The troubled utility has issued a stark warning to its junior bondholders that their plan to propose their own rival loan in court next week risks triggering an “event of default” across Thames Water’s £19bn debt stack.

The utility cautioned that such an event would limit its ability to spend money on infrastructure improvements and would risk putting the business in breach of environmental laws. 

At that point, the utility’s board may “no longer be prepared to accept the legal, regulatory and environmentally risks and enter into discussions with Ofwat and Defra as to the entry into special administration,” according to a December 9 letter to the junior bondholders from Thames Water’s lawyers at Linklaters.

The government’s special administration regime is a form of temporary nationalisation. There are growing calls for the company to be brought under the SAR so that Thames Water can focus on improvements to the water and sewerage infrastructure and restructuring, rather than on negotiating a deal with creditors.

Thames Water warned in the letter that the junior bondholders’ planned course of action posed “imminent and irreversible jeopardy” given the “grave consequences” a default would have on the company and its creditors.

Thames Water told the Financial Times that it wants all creditors to work together. It said there is no risk to services while a deal is negotiated, nor even if it were tipped into special administration.

The intervention from Thames Water comes after its management agreed to accept a loan of as much as £3bn from the company’s top-ranking bondholders in an attempt to stave off renationalisation.

The utility, which supplies water and sewerage services to 16mn customers in London and surrounding areas, is struggling under its debt mountain and has warned that without the loan it risks running out of cash in March.

The company is burning through millions of pounds in advisory, legal and consultancy fees but hopes the loan will buy it time to secure new equity investors next year.

However, the group of rival bondholders who own lower-ranking debt are opposing the deal, which comes at a 9.75 per cent interest rate and could cost the company as much as £800mn if it is fully drawn over the next 2.5 years.

They have proposed a cheaper loan and are planning to state their case in a preliminary court hearing on Tuesday that is meant to start the process of officially approving the loan. 

Both loans would rank ahead of Thames Water’s existing bonds. The rival creditor groups are keen to protect themselves against losses in any restructuring of the company’s debt, with the junior, or class B, bondholders in line for greater losses in an insolvency.

One person close to the class B bondholders accused Thames Water of “playing an elaborate game of chicken where they threaten us with special administration”.

The class B bondholders disagree with Thames Water’s analysis, according to another person familiar with their position.
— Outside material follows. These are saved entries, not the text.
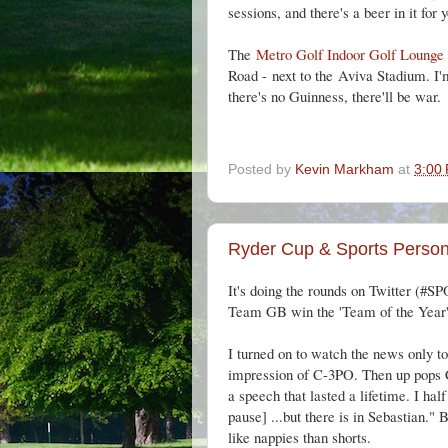
sessions, and there's a beer in it for 
The
Metro Golf Indoor Golf Lounge
Road -
next to the
Aviva Stadium. I'm 
there's no Guinness, there'll be war.
Posted by
Kevin Markham
at
3:00
Ryder Cup & Sports Persona
It's doing the rounds on Twitter (
#SP
Team GB win the 'Team of the Year' a
I turned on to watch the news only t
impression of C-3PO. Then up pops 
a speech that lasted a lifetime. I hal
pause] ...but there is in Sebastian."
like nappies than shorts.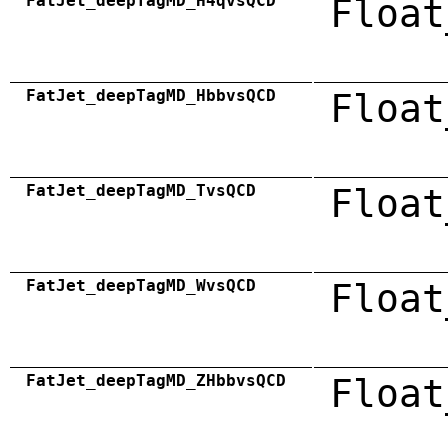
FatJet_deepTagMD_H4qvsQCD
Float
FatJet_deepTagMD_HbbvsQCD
Float
FatJet_deepTagMD_TvsQCD
Float
FatJet_deepTagMD_WvsQCD
Float
FatJet_deepTagMD_ZHbbvsQCD
Float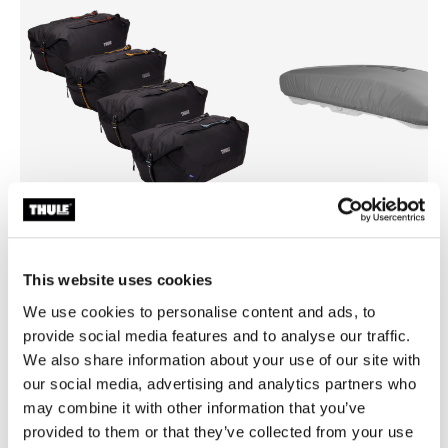
Thule GoPack duffel set
Thule box lid cover size 4
This website uses cookies
duffel for cargo carriers 4-pack set
box lid cover grey
We use cookies to personalise content and ads, to
€279.95
€59.95
provide social media features and to analyse our traffic.
We also share information about your use of our site with
our social media, advertising and analytics partners who
may combine it with other information that you’ve
provided to them or that they’ve collected from your use
Product description
Toggle overview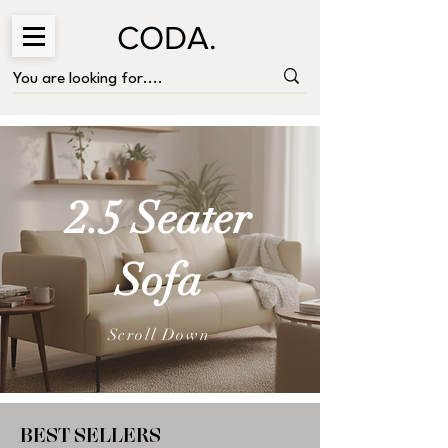
CODA.
2.5 Seater
Sofa
Scroll Down
BEST SELLERS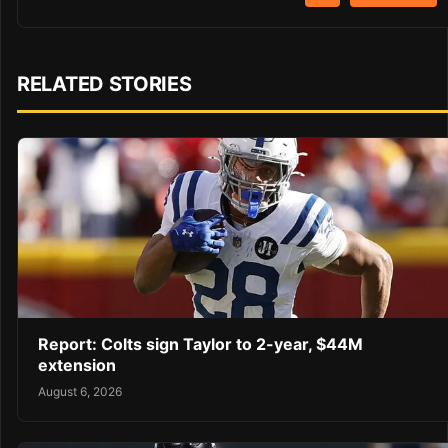
RELATED STORIES
Report: Colts sign Taylor to 2-year, $44M
extension
August 6, 2026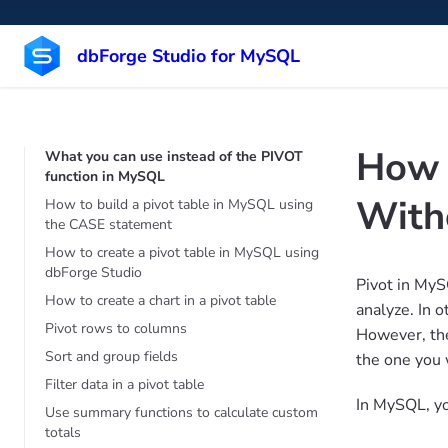
dbForge Studio for MySQL
How 
What you can use instead of the PIVOT
function in MySQL
With
How to build a pivot table in MySQL using
the CASE statement
How to create a pivot table in MySQL using
dbForge Studio
Pivot in MyS
How to create a chart in a pivot table
analyze. In 
Pivot rows to columns
However, the
Sort and group fields
the one you 
Filter data in a pivot table
In MySQL, yo
Use summary functions to calculate custom
totals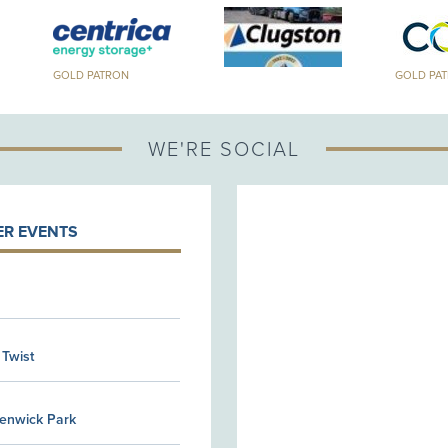
GOLD PATRON
GOLD PA
WE'RE SOCIAL
R EVENTS
 Twist
Kenwick Park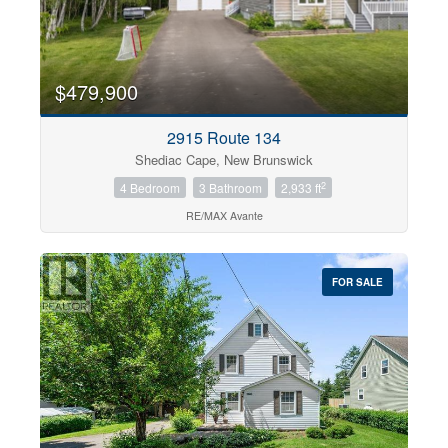
$479,900
2915 Route 134
Shediac Cape, New Brunswick
2
4 Bedroom
3 Bathroom
2,933 ft
RE/MAX Avante
FOR SALE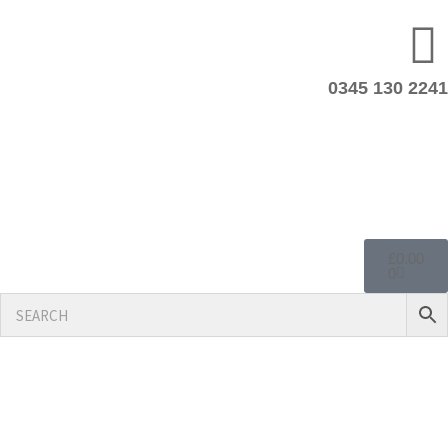
0345 130 2241
£
0.00
0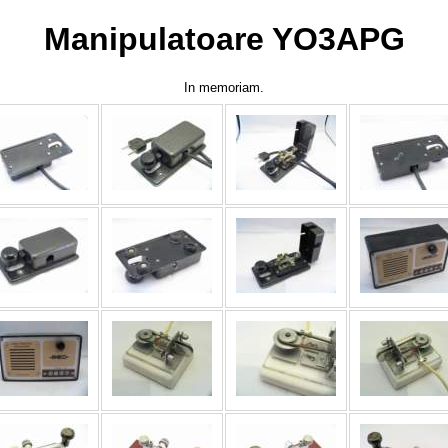
Manipulatoare YO3APG
In memoriam.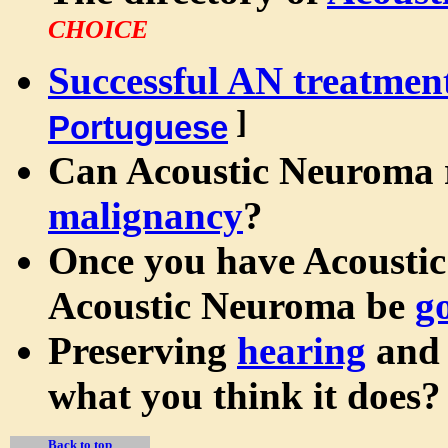
CHOICE
Successful AN treatmen
]
Portuguese
Can Acoustic Neuroma 
malignancy
?
Once you have Acoustic
Acoustic Neuroma be
g
Preserving
hearing
an
what you think it does?
Back to top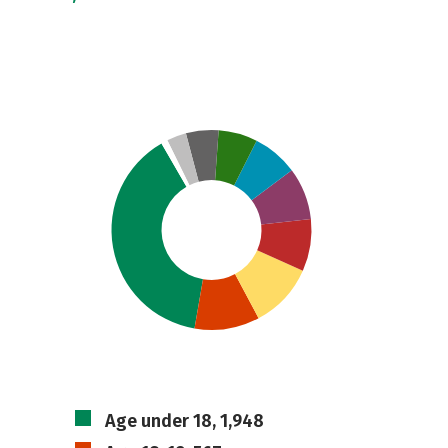
Age under 18, 1,948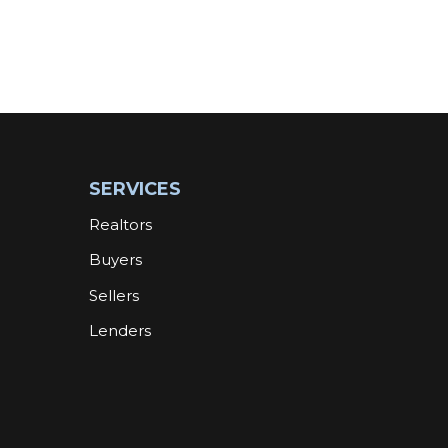
SERVICES
Realtors
Buyers
Sellers
Lenders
They argue that any so-called “restructuring plan” risks a default being triggered at some stage but that it is typically manageable through various legal manoeuvres.
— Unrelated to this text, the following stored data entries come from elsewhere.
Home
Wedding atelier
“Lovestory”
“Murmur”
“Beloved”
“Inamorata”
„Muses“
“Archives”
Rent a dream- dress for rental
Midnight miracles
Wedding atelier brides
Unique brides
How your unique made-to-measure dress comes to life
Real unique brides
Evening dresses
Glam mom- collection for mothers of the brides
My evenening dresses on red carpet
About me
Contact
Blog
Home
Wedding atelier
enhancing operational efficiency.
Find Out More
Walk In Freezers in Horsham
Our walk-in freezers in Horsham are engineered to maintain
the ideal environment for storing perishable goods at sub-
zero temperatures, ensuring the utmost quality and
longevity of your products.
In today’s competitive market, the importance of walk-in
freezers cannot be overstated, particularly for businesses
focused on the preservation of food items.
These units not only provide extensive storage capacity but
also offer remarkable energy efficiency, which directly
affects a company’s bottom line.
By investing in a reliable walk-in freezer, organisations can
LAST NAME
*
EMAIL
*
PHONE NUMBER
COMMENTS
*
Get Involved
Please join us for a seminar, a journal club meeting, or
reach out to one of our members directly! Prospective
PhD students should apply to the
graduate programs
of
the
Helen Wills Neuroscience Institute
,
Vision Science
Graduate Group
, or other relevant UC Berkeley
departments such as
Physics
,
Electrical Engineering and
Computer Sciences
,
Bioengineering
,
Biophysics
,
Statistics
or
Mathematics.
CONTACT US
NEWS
While the proposed class B loan would cost the company less money, Thames Water has argued that it would be challenging to implement, given likely opposition from the more senior class A creditors. Thames Water also pointed out in its letter that the class A plan had already obtained waivers from its creditors that prevent a default — but that these could “lapse” if the deal is overturned.

The loan agreed with the class A bondholders also allows for a new package of “retention” incentives for Thames Water’s management team on “terms acceptable” to the creditors. Thames argues that this is to ensure management continuity but no details have yet been agreed.
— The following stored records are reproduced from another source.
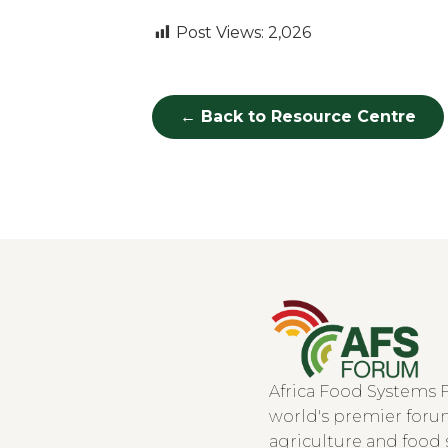
Post Views:
2,026
← Back to Resource Centre
Africa Food Systems 
world's premier forum
agriculture and food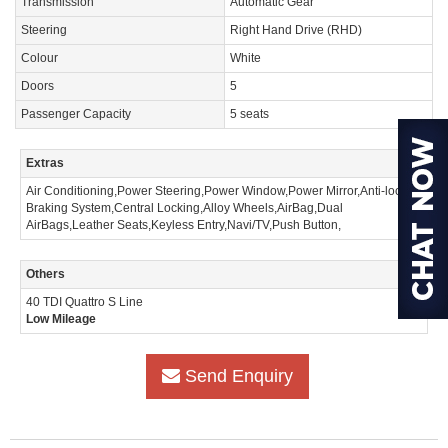
Transmission
Automatic Gear
Steering
Right Hand Drive (RHD)
Colour
White
Doors
5
Passenger Capacity
5 seats
Extras
Air Conditioning,Power Steering,Power Window,Power Mirror,Anti-lock
Braking System,Central Locking,Alloy Wheels,AirBag,Dual
AirBags,Leather Seats,Keyless Entry,Navi/TV,Push Button,
Others
40 TDI Quattro S Line
Low Mileage
Send Enquiry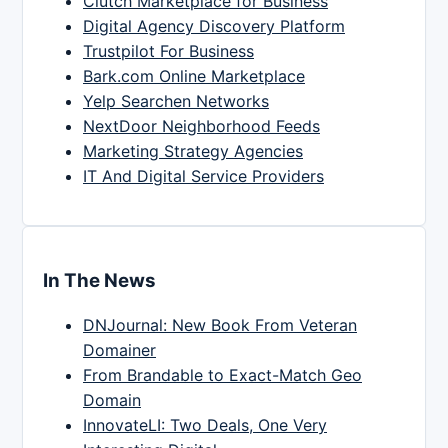
Clutch Marketplace for Business
Digital Agency Discovery Platform
Trustpilot For Business
Bark.com Online Marketplace
Yelp Searchen Networks
NextDoor Neighborhood Feeds
Marketing Strategy Agencies
IT And Digital Service Providers
In The News
DNJournal: New Book From Veteran
Domainer
From Brandable to Exact-Match Geo
Domain
InnovateLI: Two Deals, One Very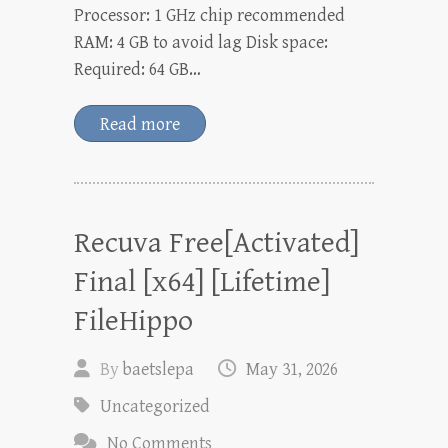
Processor: 1 GHz chip recommended
RAM: 4 GB to avoid lag Disk space:
Required: 64 GB…
Read more
Recuva Free[Activated]
Final [x64] [Lifetime]
FileHippo
By
baetslepa
May 31, 2026
Uncategorized
No Comments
Thames Water separately announced on Friday that it expected a group of lenders that had provided it with interest rate swaps would support their plan in court, after the company proposed tweaks to the terms to benefit them.

It said in its statement to the FT that it has a “robust plan that will be tested in court” and that it remains “confident of delivery”.

“The board and leadership team remain focused on turning round the business and continue to believe a market-led solution is the best financial and operational outcome for customers, the environment, UK taxpayers and the UK economy.”

Linklaters and both groups of bondholders declined to comment.